Dostarczone wpisy =>
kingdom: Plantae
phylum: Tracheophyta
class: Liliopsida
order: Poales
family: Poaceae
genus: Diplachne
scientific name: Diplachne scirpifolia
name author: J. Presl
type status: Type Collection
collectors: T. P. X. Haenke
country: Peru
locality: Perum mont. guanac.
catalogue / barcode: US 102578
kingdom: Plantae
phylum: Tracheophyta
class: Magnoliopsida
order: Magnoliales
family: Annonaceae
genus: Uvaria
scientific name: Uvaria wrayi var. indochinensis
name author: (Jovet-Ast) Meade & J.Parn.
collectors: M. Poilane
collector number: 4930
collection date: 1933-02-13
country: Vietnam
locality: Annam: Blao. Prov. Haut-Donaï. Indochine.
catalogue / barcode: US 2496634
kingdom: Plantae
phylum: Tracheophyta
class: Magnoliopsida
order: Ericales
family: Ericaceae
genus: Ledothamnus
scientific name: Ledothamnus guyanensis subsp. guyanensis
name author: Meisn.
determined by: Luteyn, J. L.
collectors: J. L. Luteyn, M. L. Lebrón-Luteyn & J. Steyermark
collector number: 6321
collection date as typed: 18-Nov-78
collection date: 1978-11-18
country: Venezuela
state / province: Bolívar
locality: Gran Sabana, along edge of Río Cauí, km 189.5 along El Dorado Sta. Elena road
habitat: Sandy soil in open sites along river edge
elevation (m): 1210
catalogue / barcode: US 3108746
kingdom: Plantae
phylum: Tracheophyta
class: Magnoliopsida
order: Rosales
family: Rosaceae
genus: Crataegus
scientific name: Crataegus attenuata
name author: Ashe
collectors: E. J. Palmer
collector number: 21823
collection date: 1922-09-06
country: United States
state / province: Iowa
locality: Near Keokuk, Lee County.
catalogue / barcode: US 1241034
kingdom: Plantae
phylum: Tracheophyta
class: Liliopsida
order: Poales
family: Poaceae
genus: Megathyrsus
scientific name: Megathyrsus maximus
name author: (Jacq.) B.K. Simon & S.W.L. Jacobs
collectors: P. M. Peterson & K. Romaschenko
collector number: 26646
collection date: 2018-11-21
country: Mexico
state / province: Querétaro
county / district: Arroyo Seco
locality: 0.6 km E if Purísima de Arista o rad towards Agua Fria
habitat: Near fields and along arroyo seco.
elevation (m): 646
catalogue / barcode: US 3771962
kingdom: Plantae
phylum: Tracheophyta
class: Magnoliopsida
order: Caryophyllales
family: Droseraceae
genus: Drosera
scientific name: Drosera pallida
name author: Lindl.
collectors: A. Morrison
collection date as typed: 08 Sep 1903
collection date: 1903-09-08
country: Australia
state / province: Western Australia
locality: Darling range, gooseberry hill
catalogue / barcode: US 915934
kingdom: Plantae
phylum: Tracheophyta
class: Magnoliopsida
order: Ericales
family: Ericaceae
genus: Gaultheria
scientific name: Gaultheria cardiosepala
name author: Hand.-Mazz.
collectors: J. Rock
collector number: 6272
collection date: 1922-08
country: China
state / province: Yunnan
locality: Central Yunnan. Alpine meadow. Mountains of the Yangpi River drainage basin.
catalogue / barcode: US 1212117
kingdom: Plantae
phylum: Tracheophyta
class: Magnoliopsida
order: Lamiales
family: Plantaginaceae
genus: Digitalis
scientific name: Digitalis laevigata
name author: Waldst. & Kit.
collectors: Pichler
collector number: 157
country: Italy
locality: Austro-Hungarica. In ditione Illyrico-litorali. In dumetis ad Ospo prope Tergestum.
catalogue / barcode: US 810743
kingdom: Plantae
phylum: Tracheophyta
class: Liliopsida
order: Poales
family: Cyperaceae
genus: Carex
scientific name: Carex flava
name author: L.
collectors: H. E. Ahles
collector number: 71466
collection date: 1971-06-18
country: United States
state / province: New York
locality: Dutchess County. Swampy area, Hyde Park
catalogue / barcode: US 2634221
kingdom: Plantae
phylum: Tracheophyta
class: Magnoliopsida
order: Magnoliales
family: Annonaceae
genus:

Polecenie =>
Przepisz wszystkie powyższe wpisy, zastępując każde „locality” słowem „location”. Resztę pozostaw bez zmian.

Wynik zadania =>
kingdom: Plantae
phylum: Tracheophyta
class: Liliopsida
order: Poales
family: Poaceae
genus: Diplachne
scientific name: Diplachne scirpifolia
name author: J. Presl
type status: Type Collection
collectors: T. P. X. Haenke
country: Peru
location: Perum mont. guanac.
catalogue / barcode: US 102578
kingdom: Plantae
phylum: Tracheophyta
class: Magnoliopsida
order: Magnoliales
family: Annonaceae
genus: Uvaria
scientific name: Uvaria wrayi var. indochinensis
name author: (Jovet-Ast) Meade & J.Parn.
collectors: M. Poilane
collector number: 4930
collection date: 1933-02-13
country: Vietnam
location: Annam: Blao. Prov. Haut-Donaï. Indochine.
catalogue / barcode: US 2496634
kingdom: Plantae
phylum: Tracheophyta
class: Magnoliopsida
order: Ericales
family: Ericaceae
genus: Ledothamnus
scientific name: Ledothamnus guyanensis subsp. guyanensis
name author: Meisn.
determined by: Luteyn, J. L.
collectors: J. L. Luteyn, M. L. Lebrón-Luteyn & J. Steyermark
collector number: 6321
collection date as typed: 18-Nov-78
collection date: 1978-11-18
country: Venezuela
state / province: Bolívar
location: Gran Sabana, along edge of Río Cauí, km 189.5 along El Dorado Sta. Elena road
habitat: Sandy soil in open sites along river edge
elevation (m): 1210
catalogue / barcode: US 3108746
kingdom: Plantae
phylum: Tracheophyta
class: Magnoliopsida
order: Rosales
family: Rosaceae
genus: Crataegus
scientific name: Crataegus attenuata
name author: Ashe
collectors: E. J. Palmer
collector number: 21823
collection date: 1922-09-06
country: United States
state / province: Iowa
location: Near Keokuk, Lee County.
catalogue / barcode: US 1241034
kingdom: Plantae
phylum: Tracheophyta
class: Liliopsida
order: Poales
family: Poaceae
genus: Megathyrsus
scientific name: Megathyrsus maximus
name author: (Jacq.) B.K. Simon & S.W.L. Jacobs
collectors: P. M. Peterson & K. Romaschenko
collector number: 26646
collection date: 2018-11-21
country: Mexico
state / province: Querétaro
county / district: Arroyo Seco
location: 0.6 km E if Purísima de Arista o rad towards Agua Fria
habitat: Near fields and along arroyo seco.
elevation (m): 646
catalogue / barcode: US 3771962
kingdom: Plantae
phylum: Tracheophyta
class: Magnoliopsida
order: Caryophyllales
family: Droseraceae
genus: Drosera
scientific name: Drosera pallida
name author: Lindl.
collectors: A. Morrison
collection date as typed: 08 Sep 1903
collection date: 1903-09-08
country: Australia
state / province: Western Australia
location: Darling range, gooseberry hill
catalogue / barcode: US 915934
kingdom: Plantae
phylum: Tracheophyta
class: Magnoliopsida
order: Ericales
family: Ericaceae
genus: Gaultheria
scientific name: Gaultheria cardiosepala
name author: Hand.-Mazz.
collectors: J. Rock
collector number: 6272
collection date: 1922-08
country: China
state / province: Yunnan
location: Central Yunnan. Alpine meadow. Mountains of the Yangpi River drainage basin.
catalogue / barcode: US 1212117
kingdom: Plantae
phylum: Tracheophyta
class: Magnoliopsida
order: Lamiales
family: Plantaginaceae
genus: Digitalis
scientific name: Digitalis laevigata
name author: Waldst. & Kit.
collectors: Pichler
collector number: 157
country: Italy
location: Austro-Hungarica. In ditione Illyrico-litorali. In dumetis ad Ospo prope Tergestum.
catalogue / barcode: US 810743
kingdom: Plantae
phylum: Tracheophyta
class: Liliopsida
order: Poales
family: Cyperaceae
genus: Carex
scientific name: Carex flava
name author: L.
collectors: H. E. Ahles
collector number: 71466
collection date: 1971-06-18
country: United States
state / province: New York
location: Dutchess County. Swampy area, Hyde Park
catalogue / barcode: US 2634221
kingdom: Plantae
phylum: Tracheophyta
class: Magnoliopsida
order: Magnoliales
family: Annonaceae
genus:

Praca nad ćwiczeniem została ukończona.